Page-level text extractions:

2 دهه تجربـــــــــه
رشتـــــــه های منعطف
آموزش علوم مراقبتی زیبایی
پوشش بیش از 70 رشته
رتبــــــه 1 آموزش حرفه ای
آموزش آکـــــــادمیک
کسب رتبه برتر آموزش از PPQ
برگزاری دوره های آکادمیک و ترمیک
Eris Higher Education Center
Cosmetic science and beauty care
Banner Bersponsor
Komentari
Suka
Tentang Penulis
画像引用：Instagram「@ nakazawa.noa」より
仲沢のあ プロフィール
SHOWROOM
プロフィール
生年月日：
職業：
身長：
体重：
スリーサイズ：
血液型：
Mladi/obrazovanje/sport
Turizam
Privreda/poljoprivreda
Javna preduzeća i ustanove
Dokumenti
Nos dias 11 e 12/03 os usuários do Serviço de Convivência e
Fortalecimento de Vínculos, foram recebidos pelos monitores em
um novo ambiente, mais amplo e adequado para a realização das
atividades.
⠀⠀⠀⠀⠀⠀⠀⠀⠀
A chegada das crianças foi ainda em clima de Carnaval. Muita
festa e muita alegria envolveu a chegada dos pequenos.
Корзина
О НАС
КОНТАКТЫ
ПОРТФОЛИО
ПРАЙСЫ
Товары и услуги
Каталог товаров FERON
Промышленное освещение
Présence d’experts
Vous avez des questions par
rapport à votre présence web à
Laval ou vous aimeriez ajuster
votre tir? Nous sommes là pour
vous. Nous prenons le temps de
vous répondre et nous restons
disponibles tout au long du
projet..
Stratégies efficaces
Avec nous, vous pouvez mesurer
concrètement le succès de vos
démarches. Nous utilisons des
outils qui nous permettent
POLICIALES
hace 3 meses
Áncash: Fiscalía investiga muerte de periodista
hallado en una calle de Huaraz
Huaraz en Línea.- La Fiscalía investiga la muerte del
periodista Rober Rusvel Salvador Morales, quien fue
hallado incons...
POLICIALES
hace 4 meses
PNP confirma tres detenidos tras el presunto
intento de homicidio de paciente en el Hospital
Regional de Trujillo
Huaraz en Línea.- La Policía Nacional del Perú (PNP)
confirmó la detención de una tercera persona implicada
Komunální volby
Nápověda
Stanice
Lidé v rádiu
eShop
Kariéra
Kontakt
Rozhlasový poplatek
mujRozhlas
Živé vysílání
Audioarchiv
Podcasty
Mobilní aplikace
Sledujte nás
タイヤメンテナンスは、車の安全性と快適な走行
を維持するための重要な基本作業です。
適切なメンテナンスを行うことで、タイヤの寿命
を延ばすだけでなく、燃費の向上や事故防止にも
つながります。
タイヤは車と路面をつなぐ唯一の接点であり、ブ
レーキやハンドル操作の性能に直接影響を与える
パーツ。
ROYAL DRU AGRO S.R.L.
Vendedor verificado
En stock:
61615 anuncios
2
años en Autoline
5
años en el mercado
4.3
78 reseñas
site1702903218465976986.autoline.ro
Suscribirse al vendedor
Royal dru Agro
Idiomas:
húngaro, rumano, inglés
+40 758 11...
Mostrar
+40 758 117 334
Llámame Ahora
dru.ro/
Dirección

DIRECTIONS
The whole of the data is to be returned with every line intact.

EXERCISE ANSWER
2 دهه تجربـــــــــه
رشتـــــــه های منعطف
آموزش علوم مراقبتی زیبایی
پوشش بیش از 70 رشته
رتبــــــه 1 آموزش حرفه ای
آموزش آکـــــــادمیک
کسب رتبه برتر آموزش از PPQ
برگزاری دوره های آکادمیک و ترمیک
Eris Higher Education Center
Cosmetic science and beauty care
Banner Bersponsor
Komentari
Suka
Tentang Penulis
画像引用：Instagram「@ nakazawa.noa」より
仲沢のあ プロフィール
SHOWROOM
プロフィール
生年月日：
職業：
身長：
体重：
スリーサイズ：
血液型：
Mladi/obrazovanje/sport
Turizam
Privreda/poljoprivreda
Javna preduzeća i ustanove
Dokumenti
Nos dias 11 e 12/03 os usuários do Serviço de Convivência e
Fortalecimento de Vínculos, foram recebidos pelos monitores em
um novo ambiente, mais amplo e adequado para a realização das
atividades.
⠀⠀⠀⠀⠀⠀⠀⠀⠀
A chegada das crianças foi ainda em clima de Carnaval. Muita
festa e muita alegria envolveu a chegada dos pequenos.
Корзина
О НАС
КОНТАКТЫ
ПОРТФОЛИО
ПРАЙСЫ
Товары и услуги
Каталог товаров FERON
Промышленное освещение
Présence d’experts
Vous avez des questions par
rapport à votre présence web à
Laval ou vous aimeriez ajuster
votre tir? Nous sommes là pour
vous. Nous prenons le temps de
vous répondre et nous restons
disponibles tout au long du
projet..
Stratégies efficaces
Avec nous, vous pouvez mesurer
concrètement le succès de vos
démarches. Nous utilisons des
outils qui nous permettent
POLICIALES
hace 3 meses
Áncash: Fiscalía investiga muerte de periodista
hallado en una calle de Huaraz
Huaraz en Línea.- La Fiscalía investiga la muerte del
periodista Rober Rusvel Salvador Morales, quien fue
hallado incons...
POLICIALES
hace 4 meses
PNP confirma tres detenidos tras el presunto
intento de homicidio de paciente en el Hospital
Regional de Trujillo
Huaraz en Línea.- La Policía Nacional del Perú (PNP)
confirmó la detención de una tercera persona implicada
Komunální volby
Nápověda
Stanice
Lidé v rádiu
eShop
Kariéra
Kontakt
Rozhlasový poplatek
mujRozhlas
Živé vysílání
Audioarchiv
Podcasty
Mobilní aplikace
Sledujte nás
タイヤメンテナンスは、車の安全性と快適な走行
を維持するための重要な基本作業です。
適切なメンテナンスを行うことで、タイヤの寿命
を延ばすだけでなく、燃費の向上や事故防止にも
つながります。
タイヤは車と路面をつなぐ唯一の接点であり、ブ
レーキやハンドル操作の性能に直接影響を与える
パーツ。
ROYAL DRU AGRO S.R.L.
Vendedor verificado
En stock:
61615 anuncios
2
años en Autoline
5
años en el mercado
4.3
78 reseñas
site1702903218465976986.autoline.ro
Suscribirse al vendedor
Royal dru Agro
Idiomas:
húngaro, rumano, inglés
+40 758 11...
Mostrar
+40 758 117 334
Llámame Ahora
dru.ro/
Dirección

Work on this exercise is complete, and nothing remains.